*** Opening of Dataset records ***
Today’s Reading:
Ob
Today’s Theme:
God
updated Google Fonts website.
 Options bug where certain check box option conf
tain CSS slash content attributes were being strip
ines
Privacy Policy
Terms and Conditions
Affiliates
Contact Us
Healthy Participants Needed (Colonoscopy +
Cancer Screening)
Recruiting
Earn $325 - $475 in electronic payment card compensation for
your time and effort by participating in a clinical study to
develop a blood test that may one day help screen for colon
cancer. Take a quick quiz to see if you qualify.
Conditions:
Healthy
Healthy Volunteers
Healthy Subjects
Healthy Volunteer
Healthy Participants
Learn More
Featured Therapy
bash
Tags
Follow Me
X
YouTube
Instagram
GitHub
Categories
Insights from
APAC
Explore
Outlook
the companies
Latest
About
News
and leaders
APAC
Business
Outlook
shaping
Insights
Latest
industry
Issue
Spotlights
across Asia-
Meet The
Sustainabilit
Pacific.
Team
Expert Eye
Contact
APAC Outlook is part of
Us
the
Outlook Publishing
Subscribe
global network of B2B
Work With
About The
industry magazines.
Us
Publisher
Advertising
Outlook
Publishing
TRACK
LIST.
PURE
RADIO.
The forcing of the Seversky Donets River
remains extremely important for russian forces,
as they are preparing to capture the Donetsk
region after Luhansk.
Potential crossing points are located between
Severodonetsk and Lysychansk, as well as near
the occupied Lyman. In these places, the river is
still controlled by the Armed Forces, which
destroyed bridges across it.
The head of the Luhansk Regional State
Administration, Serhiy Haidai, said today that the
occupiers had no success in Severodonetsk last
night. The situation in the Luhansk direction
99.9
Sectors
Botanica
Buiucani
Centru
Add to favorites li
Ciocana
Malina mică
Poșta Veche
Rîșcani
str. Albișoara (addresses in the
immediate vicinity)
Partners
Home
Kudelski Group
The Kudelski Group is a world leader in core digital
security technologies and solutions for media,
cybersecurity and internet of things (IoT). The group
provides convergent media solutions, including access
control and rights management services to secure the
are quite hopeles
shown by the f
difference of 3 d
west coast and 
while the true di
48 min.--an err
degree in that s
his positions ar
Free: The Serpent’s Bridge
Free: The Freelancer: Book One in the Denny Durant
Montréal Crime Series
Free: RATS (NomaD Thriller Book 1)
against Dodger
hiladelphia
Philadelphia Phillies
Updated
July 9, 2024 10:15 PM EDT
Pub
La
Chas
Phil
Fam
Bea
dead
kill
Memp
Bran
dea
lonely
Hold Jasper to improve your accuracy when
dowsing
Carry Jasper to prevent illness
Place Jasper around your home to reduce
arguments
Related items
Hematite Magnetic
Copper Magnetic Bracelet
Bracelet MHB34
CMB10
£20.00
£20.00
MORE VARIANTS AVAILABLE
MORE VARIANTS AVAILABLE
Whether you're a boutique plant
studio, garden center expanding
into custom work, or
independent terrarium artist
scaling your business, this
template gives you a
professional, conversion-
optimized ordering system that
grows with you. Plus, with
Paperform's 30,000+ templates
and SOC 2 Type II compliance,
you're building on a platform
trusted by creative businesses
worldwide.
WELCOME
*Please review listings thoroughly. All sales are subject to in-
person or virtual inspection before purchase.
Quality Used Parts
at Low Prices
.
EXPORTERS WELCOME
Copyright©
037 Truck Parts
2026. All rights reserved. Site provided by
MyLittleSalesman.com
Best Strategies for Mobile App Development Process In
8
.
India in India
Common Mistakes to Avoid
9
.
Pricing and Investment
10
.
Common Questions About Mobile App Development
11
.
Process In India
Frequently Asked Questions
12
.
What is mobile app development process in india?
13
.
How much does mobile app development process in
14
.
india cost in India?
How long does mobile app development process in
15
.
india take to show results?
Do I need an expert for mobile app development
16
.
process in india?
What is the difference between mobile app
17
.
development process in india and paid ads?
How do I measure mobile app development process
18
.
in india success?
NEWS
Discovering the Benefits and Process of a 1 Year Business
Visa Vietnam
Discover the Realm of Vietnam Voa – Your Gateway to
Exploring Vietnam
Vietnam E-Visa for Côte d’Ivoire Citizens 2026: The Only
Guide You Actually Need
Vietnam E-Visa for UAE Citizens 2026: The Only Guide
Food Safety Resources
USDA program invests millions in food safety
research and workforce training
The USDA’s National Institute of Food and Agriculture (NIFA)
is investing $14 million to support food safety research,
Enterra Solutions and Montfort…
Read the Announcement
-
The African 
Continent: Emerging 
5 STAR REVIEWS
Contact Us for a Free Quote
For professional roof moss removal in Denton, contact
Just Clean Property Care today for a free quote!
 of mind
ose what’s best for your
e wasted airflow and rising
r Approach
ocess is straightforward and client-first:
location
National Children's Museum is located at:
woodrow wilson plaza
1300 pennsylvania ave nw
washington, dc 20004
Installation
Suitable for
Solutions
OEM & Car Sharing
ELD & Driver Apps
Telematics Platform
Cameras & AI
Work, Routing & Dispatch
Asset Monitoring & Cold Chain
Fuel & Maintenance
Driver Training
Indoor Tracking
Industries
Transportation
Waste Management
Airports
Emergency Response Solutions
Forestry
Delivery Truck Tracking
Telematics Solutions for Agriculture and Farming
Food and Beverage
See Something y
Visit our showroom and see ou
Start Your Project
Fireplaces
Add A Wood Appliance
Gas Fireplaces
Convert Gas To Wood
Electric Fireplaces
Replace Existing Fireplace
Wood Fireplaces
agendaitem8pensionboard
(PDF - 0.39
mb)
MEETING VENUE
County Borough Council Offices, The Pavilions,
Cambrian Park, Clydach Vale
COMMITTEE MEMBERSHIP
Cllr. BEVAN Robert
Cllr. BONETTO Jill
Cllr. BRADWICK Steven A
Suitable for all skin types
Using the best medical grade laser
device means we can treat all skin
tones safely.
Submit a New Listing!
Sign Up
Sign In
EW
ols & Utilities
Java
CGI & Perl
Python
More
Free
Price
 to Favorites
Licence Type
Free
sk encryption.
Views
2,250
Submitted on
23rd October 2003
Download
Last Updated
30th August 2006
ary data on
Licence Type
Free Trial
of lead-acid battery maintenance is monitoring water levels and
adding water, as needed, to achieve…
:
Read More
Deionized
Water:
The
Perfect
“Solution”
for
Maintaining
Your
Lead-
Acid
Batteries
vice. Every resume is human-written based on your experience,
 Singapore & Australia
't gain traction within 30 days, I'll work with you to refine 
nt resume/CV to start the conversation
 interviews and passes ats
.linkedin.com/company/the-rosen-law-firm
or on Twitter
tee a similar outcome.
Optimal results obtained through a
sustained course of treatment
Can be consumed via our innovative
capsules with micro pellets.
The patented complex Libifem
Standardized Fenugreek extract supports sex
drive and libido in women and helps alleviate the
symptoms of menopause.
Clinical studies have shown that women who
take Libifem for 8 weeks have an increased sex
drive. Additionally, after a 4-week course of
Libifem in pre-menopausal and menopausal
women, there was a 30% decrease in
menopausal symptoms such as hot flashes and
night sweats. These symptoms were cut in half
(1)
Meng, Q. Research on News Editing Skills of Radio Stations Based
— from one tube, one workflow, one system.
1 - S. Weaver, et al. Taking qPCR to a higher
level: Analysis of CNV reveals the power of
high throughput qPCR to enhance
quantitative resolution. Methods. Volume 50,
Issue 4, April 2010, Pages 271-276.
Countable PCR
*** Close of Dataset records ***
## Problem to work on:
Quote the records from their first line to the line with "Free: The Serpent’s Bridge", inclusive, without adding or dropping anything.

## Answer section:
Today’s Reading:
Ob
Today’s Theme:
God
updated Google Fonts website.
 Options bug where certain check box option conf
tain CSS slash content attributes were being strip
ines
Privacy Policy
Terms and Conditions
Affiliates
Contact Us
Healthy Participants Needed (Colonoscopy +
Cancer Screening)
Recruiting
Earn $325 - $475 in electronic payment card compensation for
your time and effort by participating in a clinical study to
develop a blood test that may one day help screen for colon
cancer. Take a quick quiz to see if you qualify.
Conditions:
Healthy
Healthy Volunteers
Healthy Subjects
Healthy Volunteer
Healthy Participants
Learn More
Featured Therapy
bash
Tags
Follow Me
X
YouTube
Instagram
GitHub
Categories
Insights from
APAC
Explore
Outlook
the companies
Latest
About
News
and leaders
APAC
Business
Outlook
shaping
Insights
Latest
industry
Issue
Spotlights
across Asia-
Meet The
Sustainabilit
Pacific.
Team
Expert Eye
Contact
APAC Outlook is part of
Us
the
Outlook Publishing
Subscribe
global network of B2B
Work With
About The
industry magazines.
Us
Publisher
Advertising
Outlook
Publishing
TRACK
LIST.
PURE
RADIO.
The forcing of the Seversky Donets River
remains extremely important for russian forces,
as they are preparing to capture the Donetsk
region after Luhansk.
Potential crossing points are located between
Severodonetsk and Lysychansk, as well as near
the occupied Lyman. In these places, the river is
still controlled by the Armed Forces, which
destroyed bridges across it.
The head of the Luhansk Regional State
Administration, Serhiy Haidai, said today that the
occupiers had no success in Severodonetsk last
night. The situation in the Luhansk direction
99.9
Sectors
Botanica
Buiucani
Centru
Add to favorites li
Ciocana
Malina mică
Poșta Veche
Rîșcani
str. Albișoara (addresses in the
immediate vicinity)
Partners
Home
Kudelski Group
The Kudelski Group is a world leader in core digital
security technologies and solutions for media,
cybersecurity and internet of things (IoT). The group
provides convergent media solutions, including access
control and rights management services to secure the
are quite hopeles
shown by the f
difference of 3 d
west coast and 
while the true di
48 min.--an err
degree in that s
his positions ar
Free: The Serpent’s Bridge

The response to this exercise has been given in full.